Task prompt => All of the data below should be printed again word for word, pictures excluded.

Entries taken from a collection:
++++++++

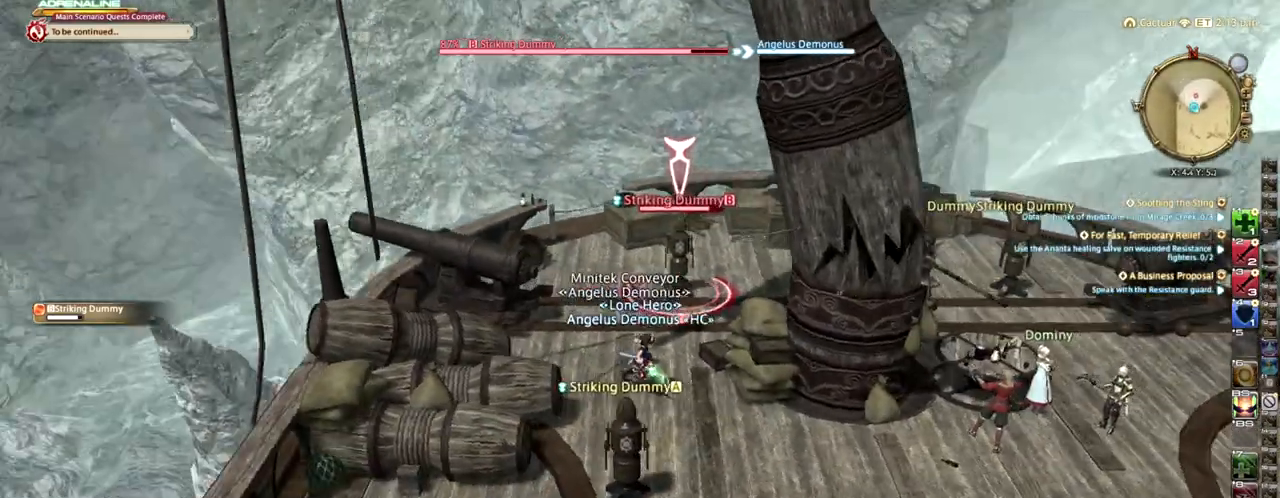
{"keys": [], "events": [[208, "d", "up"], [208, "s", "up"]]}
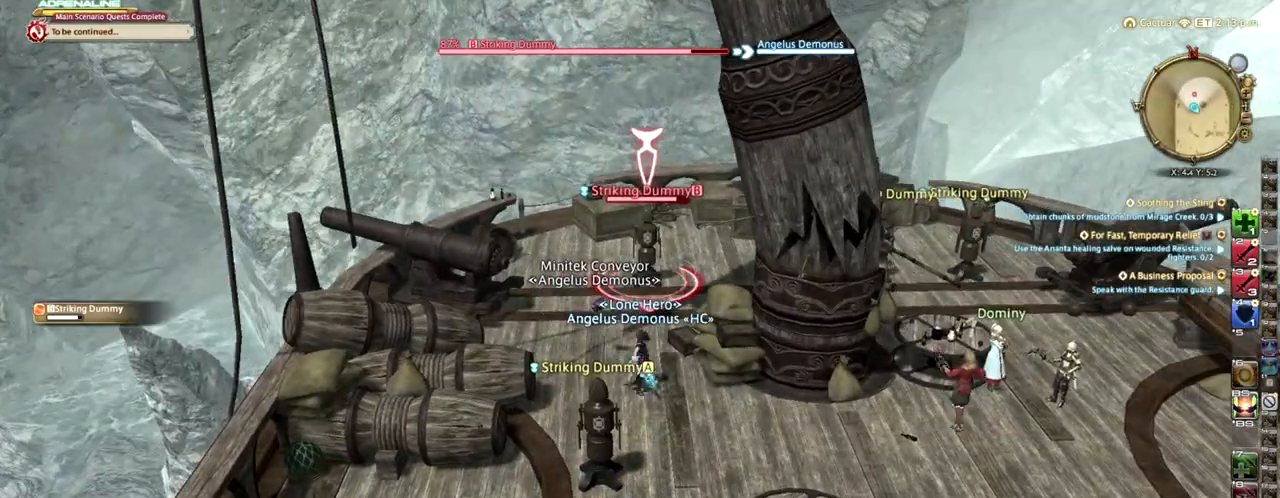
{"keys": [], "events": []}
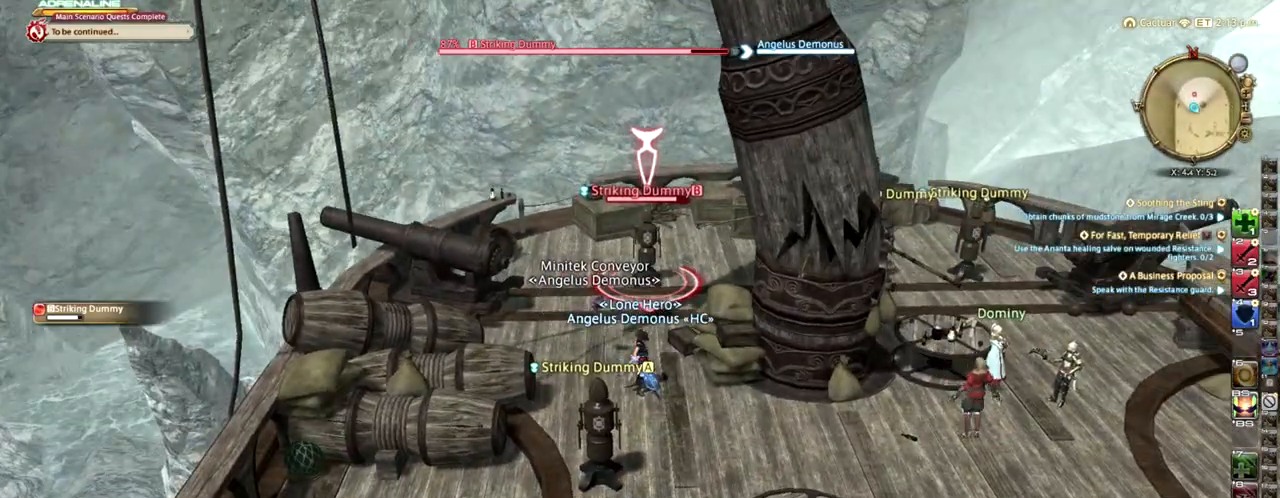
{"keys": [], "events": []}
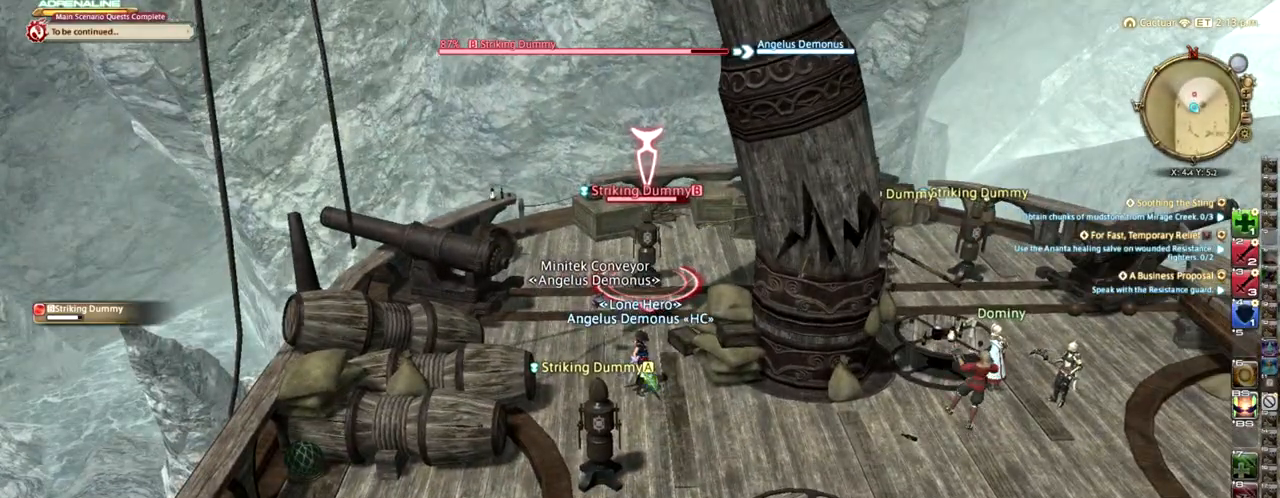
{"keys": ["d", "s", "space"], "events": [[83, "d", "down"], [83, "s", "down"], [417, "space", "down"]]}
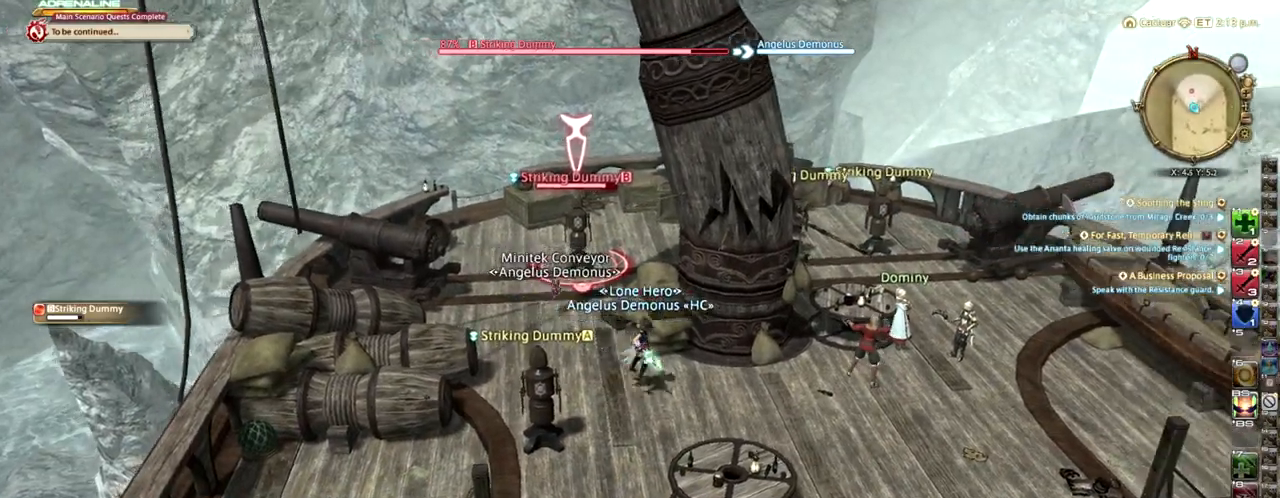
{"keys": [], "events": [[83, "space", "up"], [125, "p", "down"], [208, "d", "up"], [208, "p", "up"], [250, "s", "up"]]}
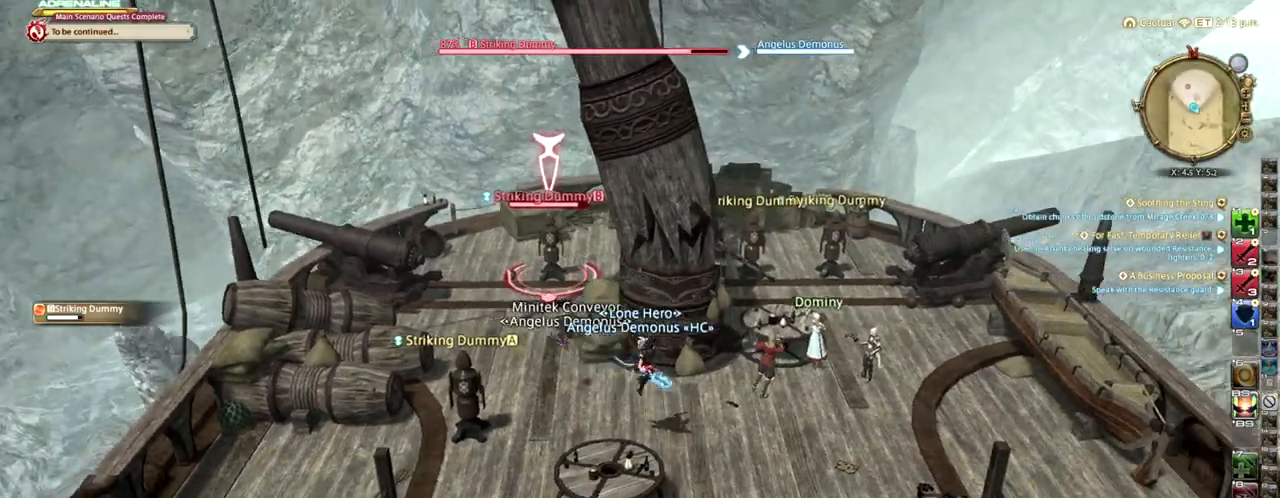
{"keys": ["a"], "events": [[83, "d", "down"], [208, "w", "down"], [292, "a", "down"], [375, "d", "up"], [417, "w", "up"]]}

++++++++

Your response =>
{"keys": [], "events": [[208, "d", "up"], [208, "s", "up"]]}
{"keys": [], "events": []}
{"keys": [], "events": []}
{"keys": ["d", "s", "space"], "events": [[83, "d", "down"], [83, "s", "down"], [417, "space", "down"]]}
{"keys": [], "events": [[83, "space", "up"], [125, "p", "down"], [208, "d", "up"], [208, "p", "up"], [250, "s", "up"]]}
{"keys": ["a"], "events": [[83, "d", "down"], [208, "w", "down"], [292, "a", "down"], [375, "d", "up"], [417, "w", "up"]]}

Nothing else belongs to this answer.